Tuesday, May 12, 2009

Correlated Subfeeds

RSS is one of those technologies that is amazing in its simplicity yet extremely versatile. I think of it of the Twitter of yesteryear. Nearly every blog and website exposes an RSS feed for easy consumption by RSS readers such as Google Reader and Newsgator. These tools allow you to easily see updates to several blogs, all in one place, without ever having to visit the multitudes of sites you may be subscribed to.

And therein lies the rub. A typical RSS subscription only brings in the posts of a blog, not the comments people have made on those posts. As Fred Wilson of AVC.com has said, often, the comments are just as, if not more valuable than the posts themselves. Its also difficult to join a community around a blog like Endgadget or Lifehacker when all you see are the blog posts themselves. Much of the sites' flavor and sense of community comes from the comments.

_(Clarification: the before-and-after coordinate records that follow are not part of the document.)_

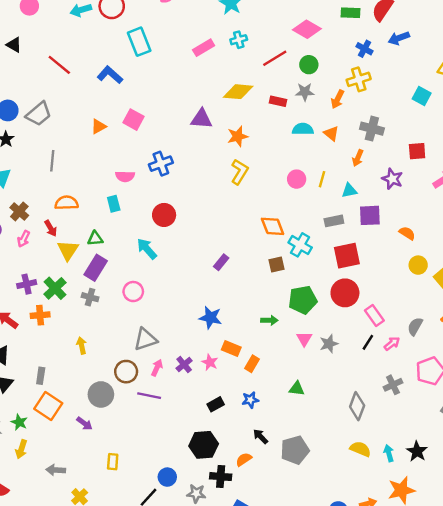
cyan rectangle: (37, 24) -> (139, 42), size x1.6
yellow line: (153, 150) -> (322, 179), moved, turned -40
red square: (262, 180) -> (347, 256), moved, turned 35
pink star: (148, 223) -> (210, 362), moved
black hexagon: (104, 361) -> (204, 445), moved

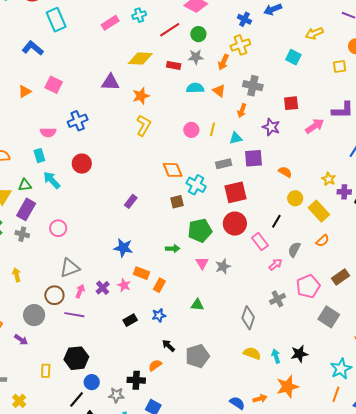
cyan arrow: (147, 249) -> (52, 180), moved
black line: (368, 342) -> (276, 221), moved
black hexagon: (204, 445) -> (76, 358), moved
black star: (417, 451) -> (299, 354), turned 30

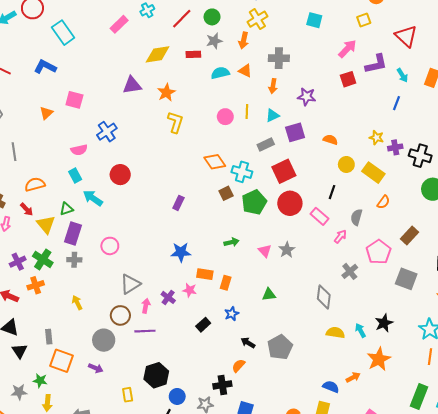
red square: (291, 103) -> (348, 79), moved
pink arrow: (315, 126) -> (347, 49), moved
green pentagon: (200, 231) -> (254, 202), moved

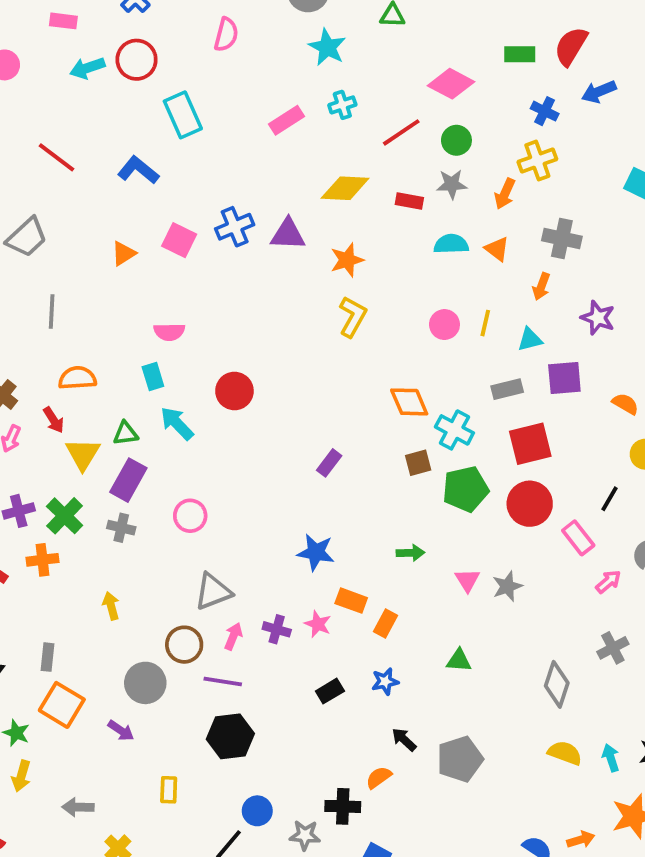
blue cross: (107, 132) -> (235, 227), moved
purple cross: (168, 297) -> (277, 629), turned -32
black hexagon: (156, 375) -> (230, 736), moved

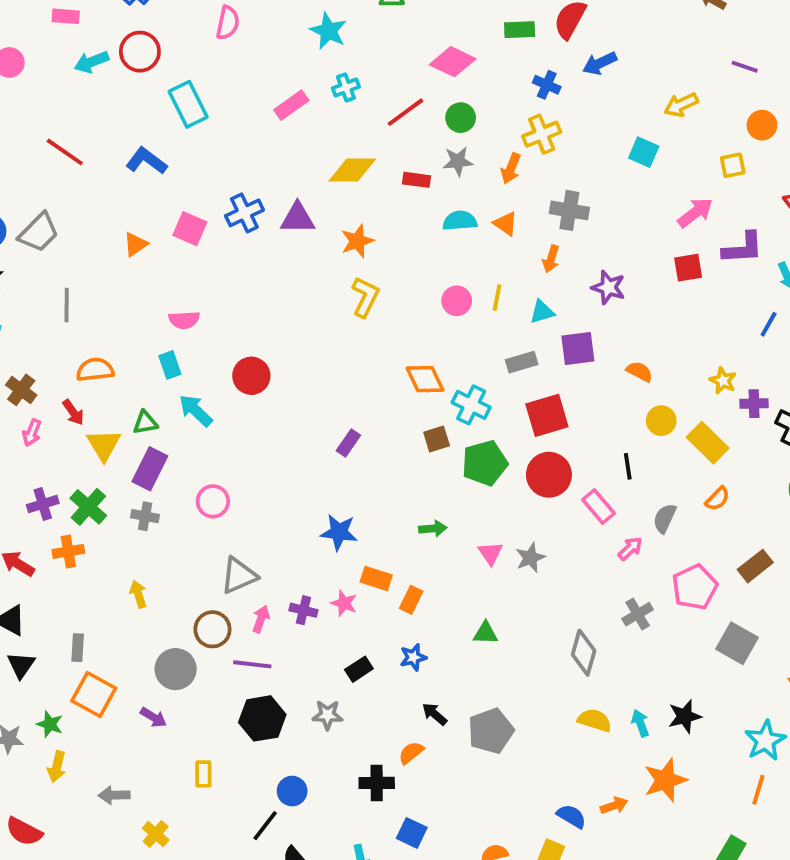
black line: (609, 499) -> (628, 466), turned -36
gray star: (305, 835) -> (327, 715), moved

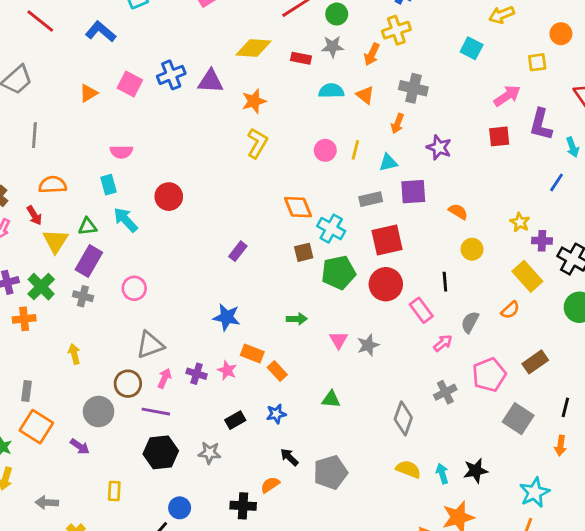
purple L-shape: (743, 248) -> (541, 124), turned 104
yellow rectangle: (708, 443) -> (527, 276), moved
orange rectangle: (411, 600) -> (277, 371), turned -72

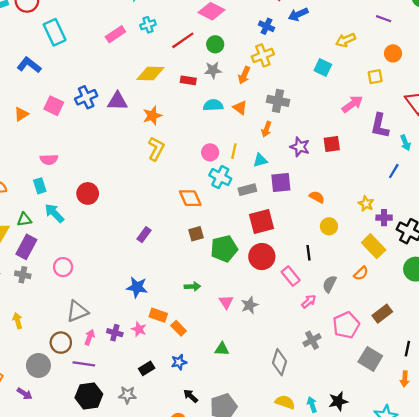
red square: (499, 136) -> (332, 144), moved
cyan cross: (331, 229) -> (220, 177), moved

Google Reader offers the ability to comment on posts and even share thos comments with friends but those comments only live withing the Google Friend Connect universe (for now). Friendfeed tries to address this problem but can only be successful if all your commentors are using Friendfeed. Disqus.com makes it easier to follow comments on your own blog and helps you track comments that were made as replies to your own comments but still falls short when it comes to watching conversations in your favorite blogs.

What I'd love to see in RSS is "Correlated Subfeeds". Before you start Googling it, you should know that I just made up the term. It was inspired by Correlated Subqueries which derive part of their filtering clause from a parent query. In other words, allow every RSS feed to specify a subfeed that would take the unique post ID for any post in the feed, and insert into a new feed request for comments on that post.

For example: suppose I've defined a feed for this blog at http://izontech.com/rss/posts. My subfeed would be http://izontech.com/rss/comments/postid{0}. The {0} would then be replaced with the ID of each post. Readers that support this feature would be able to provide a tree view under each post that would show the comments belonging to each post. This would also make subcribing to a discussion forum much more intuitive. Instead of subscribing to a new thread feed and then to individual discussion feeds, we could just have one feed, "New Threads" and the discussions would be captured in the correlated subfeeds.

Perhaps the world has moved on from RSS and embraced newer technology. The real-time aspect of these alternatives is incredible attractive. However, RSS has been around for a long time and will continue to be for a while. Why not make it more useful?